• DOCUMENT SEGMENT
<<<<

Born and raised in the islands of the Philippines, Yanes grew up in a predominantly Roman Catholic nation with a family deeply devoted to the church. Yanes himself spent much of his youth serving as an altar boy with aspirations of one day becoming a priest.
All that changed with an invitation.
“I was in high school and a friend invited me to a Bible study,” Yanes recalls. “That’s where I came to know Jesus Christ in a personal way. Since then, there’s been no turning back.”
The church that hosted this Bible study was a church plant started by a Filipino planter. 
OPPORTUNITIES Serving as a pastor in his native Philippines prepared North American Mission Board missionary Peter Yanes for the opportunities he finds to preach, like at a Filipino community church service held in a Philadelphia park. Yanes serves churches and church planters in the area with mobilization strategy and leadership development. NAMB photo by Ted Wilcox
“Church planting is very special and important to me because without it, I wouldn’t be where I am,” Yanes explains.

>>>>

• DATA SHOWN
<<<<

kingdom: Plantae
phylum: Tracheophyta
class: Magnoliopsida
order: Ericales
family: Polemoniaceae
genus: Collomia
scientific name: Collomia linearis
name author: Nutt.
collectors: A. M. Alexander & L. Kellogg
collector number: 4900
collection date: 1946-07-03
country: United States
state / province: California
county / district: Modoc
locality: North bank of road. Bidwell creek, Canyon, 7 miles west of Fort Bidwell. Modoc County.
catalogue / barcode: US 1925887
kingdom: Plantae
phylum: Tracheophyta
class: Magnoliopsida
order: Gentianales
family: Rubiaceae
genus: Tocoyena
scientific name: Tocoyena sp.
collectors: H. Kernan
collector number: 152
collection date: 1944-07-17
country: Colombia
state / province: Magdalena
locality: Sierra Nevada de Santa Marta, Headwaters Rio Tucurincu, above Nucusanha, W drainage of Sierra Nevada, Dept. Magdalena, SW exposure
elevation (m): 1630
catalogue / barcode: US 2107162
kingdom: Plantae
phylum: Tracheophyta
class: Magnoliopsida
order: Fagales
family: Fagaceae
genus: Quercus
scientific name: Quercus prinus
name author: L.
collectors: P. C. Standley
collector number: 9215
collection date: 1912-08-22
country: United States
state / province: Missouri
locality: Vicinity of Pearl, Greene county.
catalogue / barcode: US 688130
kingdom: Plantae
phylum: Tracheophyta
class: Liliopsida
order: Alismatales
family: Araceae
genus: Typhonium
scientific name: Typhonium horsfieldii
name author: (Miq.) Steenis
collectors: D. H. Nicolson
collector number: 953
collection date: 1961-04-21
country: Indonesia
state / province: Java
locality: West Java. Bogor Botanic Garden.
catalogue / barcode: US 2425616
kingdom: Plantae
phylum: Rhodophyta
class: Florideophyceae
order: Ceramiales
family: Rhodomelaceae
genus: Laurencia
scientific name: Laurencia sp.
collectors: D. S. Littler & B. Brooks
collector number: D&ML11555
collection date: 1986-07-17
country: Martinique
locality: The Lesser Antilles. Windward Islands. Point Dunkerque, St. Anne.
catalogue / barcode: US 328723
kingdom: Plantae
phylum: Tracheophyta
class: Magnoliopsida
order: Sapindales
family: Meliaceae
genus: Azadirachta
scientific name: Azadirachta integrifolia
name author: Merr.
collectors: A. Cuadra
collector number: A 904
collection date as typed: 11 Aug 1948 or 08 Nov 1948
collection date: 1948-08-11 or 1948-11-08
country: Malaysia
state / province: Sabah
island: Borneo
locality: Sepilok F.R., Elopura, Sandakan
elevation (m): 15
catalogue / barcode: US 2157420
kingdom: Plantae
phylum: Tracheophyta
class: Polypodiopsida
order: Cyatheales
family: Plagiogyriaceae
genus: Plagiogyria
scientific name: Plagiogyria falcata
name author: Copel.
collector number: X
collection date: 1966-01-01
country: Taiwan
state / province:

>>>>

• PROBLEM 1
In the passage about Peter Yanes, what role did Yanes spend much of his youth serving in?
• PROBLEM 2
Transcribe the passage about Peter Yanes between "All that changed" and "a Filipino planter.", inclusive.
The records have no connection to the passage about Peter Yanes.

• FULL ANSWER 1
He served as an altar boy.

• FULL ANSWER 2
All that changed with an invitation.
“I was in high school and a friend invited me to a Bible study,” Yanes recalls. “That’s where I came to know Jesus Christ in a personal way. Since then, there’s been no turning back.”
The church that hosted this Bible study was a church plant started by a Filipino planter.